The bartender was yelling something at him as he walked back into the place, but Mason didn’t hear a word. He scanned the room for McManus.
He wasn’t there.
Mason got back in the car and drove across town. Seeing that man, at least, was a wake-up call. There was no time to feel sorry for himself. He had bigger problems.
He wasn’t going to get Gina back. He had to accept that. Even seeing his own daughter was going to be a lot harder than he ever could have imagined. But he still had a deal to live up to. He still had a job to do. He had to be ready for that phone to ring even if he had no idea what would happen next.
He took out the cell phone and put it on the seat next to him. I don’t even know what the ringtone sounds like, he said to himself.
The next morning, he would find out.
9
Detective Sandoval’s hunt for Nick Mason had brought him to one of the most expensive streets in Chicago. Sandoval parked a few doors down from the town house and double-checked the address. Lincoln Park fucking West, he said to himself. With the park right across the street. The gardens, the conservatory, the zoo. A great view of Lake Michigan. This is the place. This is where Nick Mason lives now.

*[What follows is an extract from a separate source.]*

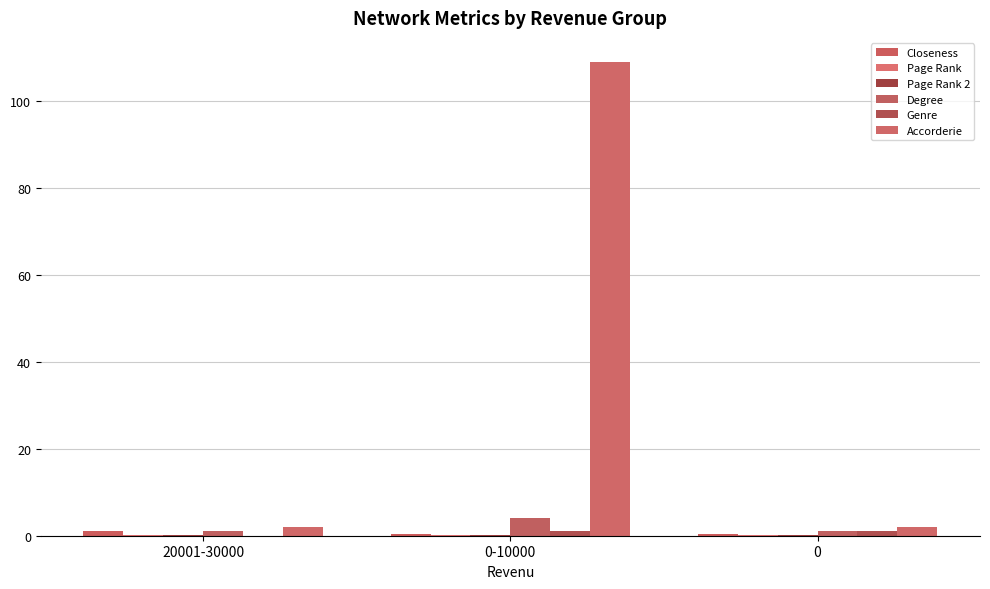

What is the lowest value of the Closeness series?

0.4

Sandoval remembered Mason’s last address. Or rather his last address before USP Terre Haute. It was a little shitbox in Canaryville, one of those houses they built right on top of one another with barely enough room to walk between them. Forty-third Street, if his memory was right. He’d seen it a few days after that night at the harbor. He’d just recently been partnered with Higgins back then, still getting the hang of the guy. Higgins was at the peak of his career, with a winning streak of big busts that would have made most cops insufferable. But Higgins wore his success well, with just enough self-confidence to believe he could solve any murder in the city. That’s how they ended up on the Sean Wright case. It was a “heater case,” with a mandate from the superintendent’s office. A federal agent had been killed. They needed to solve it and solve it quickly.

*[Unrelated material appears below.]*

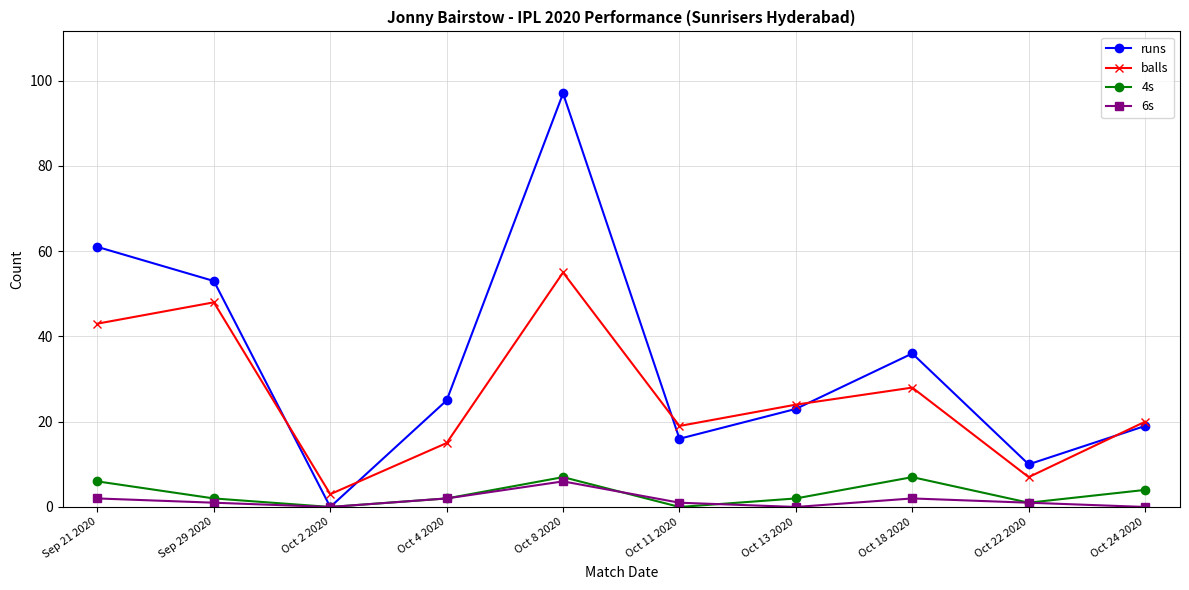

Reading left to right, transcribe all the data shown in this chart.

runs: 61	53	0	25	97	16	23	36	10	19
balls: 43	48	3	15	55	19	24	28	7	20
4s: 6	2	0	2	7	0	2	7	1	4
6s: 2	1	0	2	6	1	0	2	1	0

They started with the one dead suspect, a man from Canaryville named Finn O’Malley. A perfect name, Sandoval thought, for a mick from that part of town. O’Malley had a long record of minor incidents, some pickups on more serious charges that never went anywhere, until an aggravated assault on a police officer put him away for eighteen months. They went to O’Malley’s last-known residence and asked around. They got nothing. Sandoval was ready to take it personally, all the locals closing ranks on him. But Higgins kept his cool and dragged him back to the station and they spent a full day going through old arrest records. If they couldn’t find any known associates who also went away to prison, they could at least find some other men O’Malley might have been picked up with even if everybody eventually walked.
That’s how they came up with two more names. Eddie Callahan and Nick Mason. They’d been picked up together and then released, on two separate occasions, a few years apart. A long-standing relationship.